Mas o valor não seria o problema principal enfrentado em todo o período de vigência do contrato. O sistema de ensino de ciências da Sangari enfrentou dificuldades de implantação na rede municipal, além da complexidade dos horários de grupos de professores inviabilizaram o pleno funcionamento do método adquirido.

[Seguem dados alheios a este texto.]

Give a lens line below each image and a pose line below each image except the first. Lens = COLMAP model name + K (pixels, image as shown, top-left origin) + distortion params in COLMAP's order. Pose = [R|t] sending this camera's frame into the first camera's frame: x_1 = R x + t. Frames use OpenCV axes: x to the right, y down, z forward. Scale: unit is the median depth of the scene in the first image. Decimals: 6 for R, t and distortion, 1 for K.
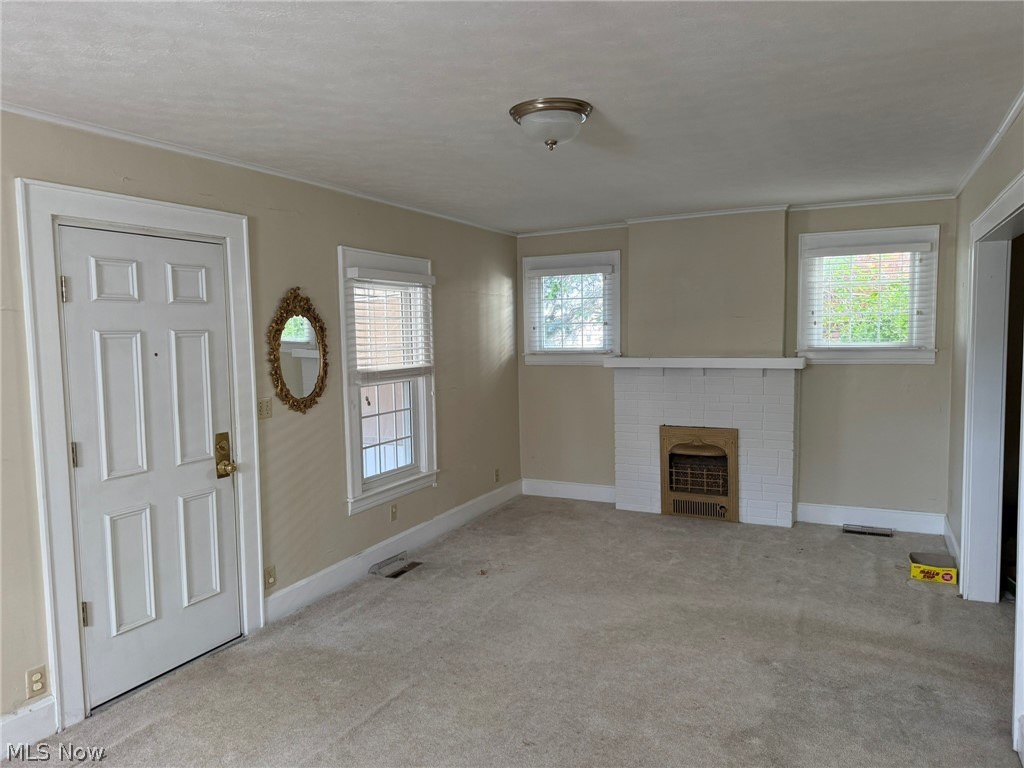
lens RADIAL K [[715.0, 0, 508.5], [0, 715.0, 380.1], [0, 0, 1]] dist [0.026416, -0.031219]
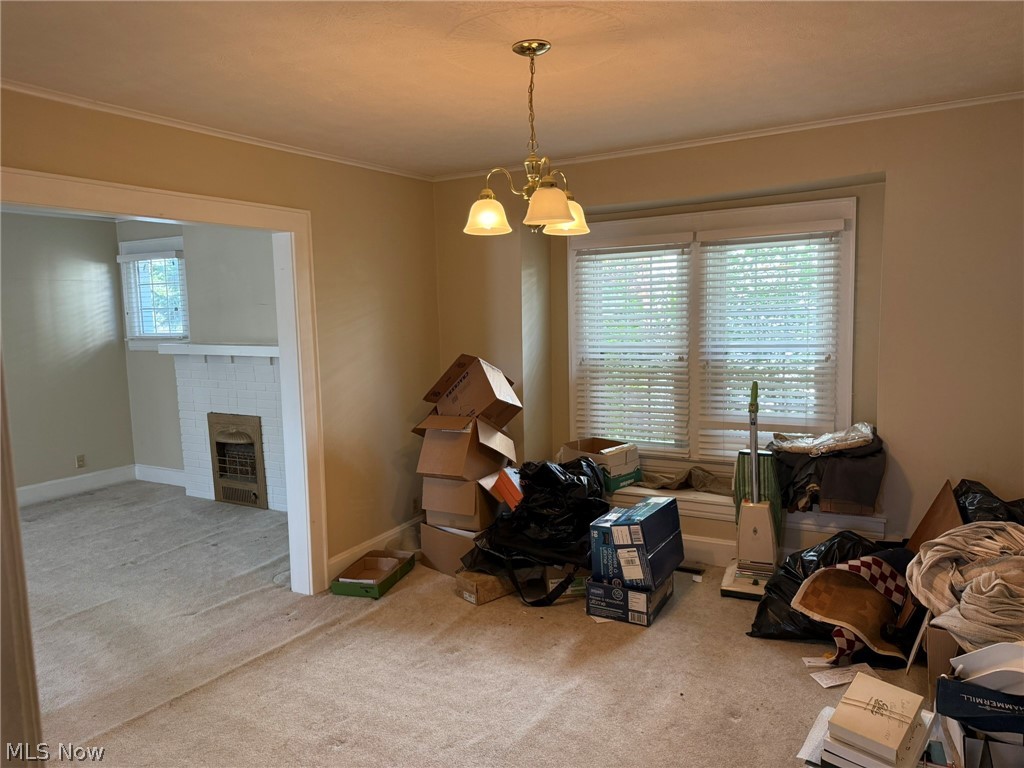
lens RADIAL K [[715.0, 0, 526.5], [0, 715.0, 406.8], [0, 0, 1]] dist [0.026416, -0.031219]
pose [[0.999308, 0.000800, -0.037179, 0.692070], [0.001784, 0.997586, 0.069416, -0.013216], [0.037144, -0.069435, 0.996895, 0.020941]]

Devido aos problemas encontrados e o valor investido, o então secretário municipal da Educação, Narcizo Minetto Júnior, solicitou a rescisão contratual; fato que se concretizou em abril de 2012. “A Secretaria Municipal de Educação passou a conviver com problemas para a execução plena do programa; sobretudo devido a complexidade dos horários de um grupo de professores de Ciências, que tornaram-se incompatíveis para manutenção do nível de acompanhamento das atividades e formação contínua do corpo docente. Esse foi o principal motivo que levou o município a solicitar, em abril de 2012, a rescisão do contrato. Vale frisar que após dois anos da execução do programa, o município adquiriu o know how necessário para manutenção das atividades com algumas adaptações, sem qualquer prejuízo para os alunos. O programa continua sendo aplicado na rede municipal de ensino com absoluto sucesso, reduzindo sensivelmente o número de faltas nos dias das aulas de Ciências”, justificou, em 2013, a Prefeitura Municipal sobre os problemas enfrentados.

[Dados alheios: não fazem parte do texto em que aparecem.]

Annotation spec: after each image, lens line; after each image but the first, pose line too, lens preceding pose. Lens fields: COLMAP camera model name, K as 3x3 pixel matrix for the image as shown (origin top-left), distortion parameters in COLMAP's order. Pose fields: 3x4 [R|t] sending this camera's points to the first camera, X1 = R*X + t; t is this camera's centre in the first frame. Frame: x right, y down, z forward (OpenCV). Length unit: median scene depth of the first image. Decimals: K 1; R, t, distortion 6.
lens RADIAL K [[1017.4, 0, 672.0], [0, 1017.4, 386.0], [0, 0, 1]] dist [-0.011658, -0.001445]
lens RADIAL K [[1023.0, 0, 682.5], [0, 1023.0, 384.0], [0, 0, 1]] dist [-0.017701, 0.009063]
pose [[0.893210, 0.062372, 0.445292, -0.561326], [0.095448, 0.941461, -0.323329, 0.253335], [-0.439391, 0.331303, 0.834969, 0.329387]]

Ainda em 2013, a Prefeitura de Botucatu divulgou, em seu site oficial, que o Tribunal de Contas do Estado (TCE), julgou legalmente a contratação da Sangari.  Segundo a nota oficial emitida à época, o aditamento foi necessário pelo aumento no número de alunos atendidos pelo programa. “O programa atendeu 6.629 alunos, mas a partir da municipalização das escolas Francisco Guedelha, Américo Virgínio dos Santos, Martinho Nogueira, Raymundo Cintra, João Queiroz Marques e Paulo Guimarães, mais 1.751 estudantes foram incluídos na rede municipal de ensino. Para que todos pudessem ser incorporados ao universo atendido pelo programa foi necessária a formalização de dois aditamentos contratuais nos valores de R$ 898.261,40 e R$ 676.765,78.”, alegou o Poder Executivo.

O processo segue na Justiça. Em caso de condenação das partes, o MP pede a devolução dos pagamentos feitos e que os políticos envolvidos respondam por improbidade administrativa, o que levaria a perda de mandatos e impossibilidade de se eleger. Os recursos foram provenientes do Fundo de Manutenção e Desenvolvimento da Educação Básica e de Valorização dos Profissionais da Educação (Fundeb).

A reportagem entrou em contato com a assessoria do FDE, onde João Cury é presidente, mas não obteve retorno de seus assessores.

Julgamento que não ocorreu

O julgamento da Ação Civil Pública contra o ex-prefeito João Cury (PSDB), o ex-secretário da Educação, Narcizo Minetto Júnior e a Abramundo-antiga Sangari-, estava previsto para ocorrer em 26 de outubro, logo após a eleição municipal de 2016. A ação está para sentença, aguardando as alegações finais.